Christian anti-Semitism, Muslim anti-Semitism, Christian Islamophobia, Muslim persecution of Christians – all of these are acceptable topics of debate. But not Jewish hostility to Christianity.

You can understand why Jews might dislike the Christian religion: not only does it deify a man, the ultimate blasphemy for pious Jews just as it is for pious Muslims, but it’s also implicated in centuries of anti-Semitism. (I think its role in inspiring the Holocaust has been exaggerated, but that’s an argument for another day.)

Sometimes Jewish antipathy to Christianity spills over into hostility towards Christians. There was a piece in the Independent the other day by Christina Patterson that went way over the top in describing the rudeness of Stamford Hill’s ultra-Orthodox Jews towards gentiles:

When I moved to Stamford Hill, 12 years ago, I didn't realise that goyim were about as welcome in the Hasidic Jewish shops as Martin Luther King at a Ku Klux Klan convention. I didn't realise that a purchase by a goy was a crime to be punished with monosyllabic terseness, or that bus seats were a potential source of contamination, or that road signs, and parking restrictions, were for people who hadn't been chosen by God. And while none of this is a source of anything much more than irritation, when I see an eight-year-old boy recoiling from a normal-looking woman (because, presumably, he has been taught that she is dirty or dangerous, or, heaven forbid, dripping with menstrual blood) it makes me sad.

Stephen Pollard, the brilliant editor of the Jewish Chronicle, described this as “pure, unrelenting unadulterated anti-Jewish bigotry,” on the part of Ms Patterson and indeed some of its undertones are disturbing. But monosyllabic terseness towards goyim? I’ve experienced it, and it’s maddening. Let me recommend a gripping book called Postville by the secular Jewish journalist Stephen Bloom, who records the extreme bad manners of Lubavitch Jews who moved en masse to a town in rural Iowa to run a huge kosher butchery. In the end, angry Christian townspeople, who had initially been welcoming, voted to annexe the land on which the factory was built, so they could tax and regulate it. Bloom, who felt the Lubavitchers had displayed “despicable” attitudes verging on racism, supported the move.

Jewish hostility towards Christians isn’t confined to the ultra-Orthodox. A woman friend of mine tutored the daughter of a Jewish couple in north London. When she said she wanted to take a break for Christmas, the wife went bananas. “We do not allow that word to be spoken in this house,” she said. An unrepresentative incident, no doubt; but my friend’s attitude towards Judaism changed after it took place. And I could tell other stories, of unbelievable haughtiness by the leaders of Anglo-Jewry, which would have led to diplomatic incidents if the Christians involved weren’t afraid of being accused of anti-Semitism.

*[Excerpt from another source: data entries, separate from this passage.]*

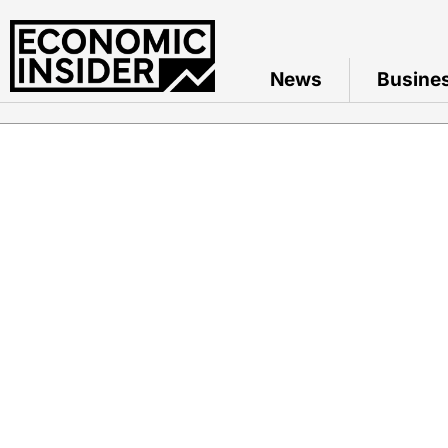
News
Busine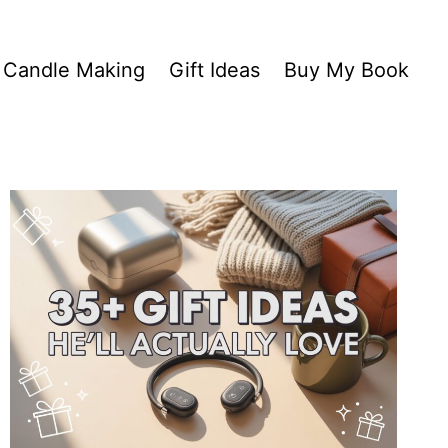
Candle Making
Gift Ideas
Buy My Book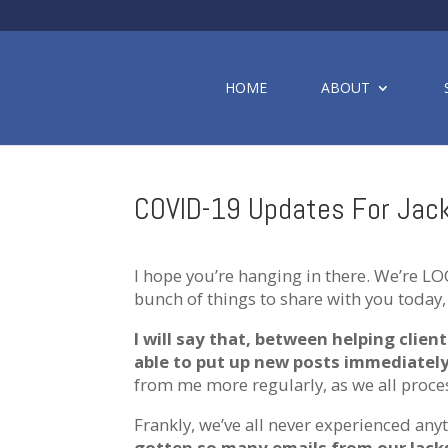
HOME
ABOUT
COVID-19 Updates For Jack
I hope you’re hanging in there. We’re LO
bunch of things to share with you today, 
I will say that, between helping clien
able to put up new posts immediatel
from me more regularly, as we all proces
Frankly, we’ve all never experienced any
gotten so many emails from our Jacks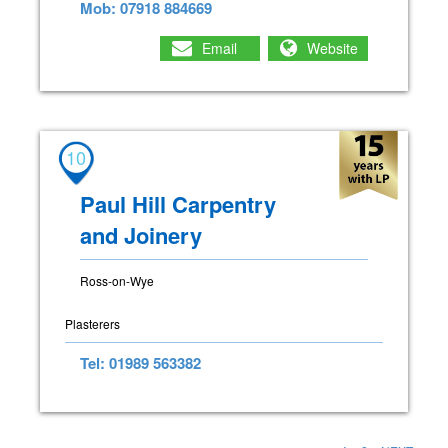
Mob: 07918 884669
Email
Website
10
Paul Hill Carpentry
and Joinery
Ross-on-Wye
Plasterers
Tel: 01989 563382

I suppose I’m afraid of that, too, which is why I’m going to point out the following. This blog has often highlighted the alarming growth of Islamic anti-Jewish rhetoric, much of it flavoured by the propaganda of the Third Reich. I've drawn attention to the case of Baroness Tonge, the appalling Lib Dem peer who has called for an inquiry into allegations of Jewish organ-harvesting (and who still takes the party whip). I warned in advance that the Vatican was doing a stupid thing by lifting the excommunication of the Holocaust-denying Bishop Richard Williamson of the SSPX.

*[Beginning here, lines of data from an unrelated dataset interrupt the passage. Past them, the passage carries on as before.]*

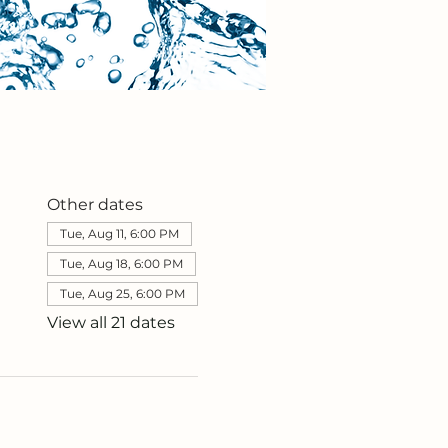
Other dates
Tue, Aug 11, 6:00 PM
Tue, Aug 18, 6:00 PM
Tue, Aug 25, 6:00 PM
View all 21 dates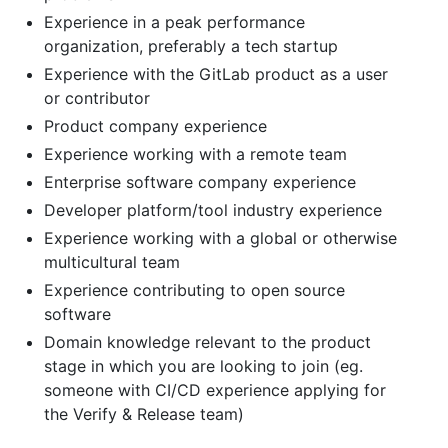
Experience in a peak performance
organization, preferably a tech startup
Experience with the GitLab product as a user
or contributor
Product company experience
Experience working with a remote team
Enterprise software company experience
Developer platform/tool industry experience
Experience working with a global or otherwise
multicultural team
Experience contributing to open source
software
Domain knowledge relevant to the product
stage in which you are looking to join (eg.
someone with CI/CD experience applying for
the Verify & Release team)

But until now I’ve never written a word about Jewish prejudice against Christians, even though I’ve seen it at close hand, at a series of Jewish-run conferences I attended in America in the 1990s at which evangelical Christian believers were stereotyped as fanatics who needed only the right demagogue to turn them into murderous anti-Semites. If the conferences were being held now, I suspect most of the flak would be taken by Catholics.

It would be interesting read a book on anti-Christian sentiment among modern Jews, including Jewish historians who invest heavily in the notion of Christian or gentile collective guilt for crimes committed by others. But such a book would have to come from the perspective of someone without an axe to grind (ie, not one of the anti-Semitic nutcases who are such a depressing presence in the blogosphere). And something tells me it will never be written.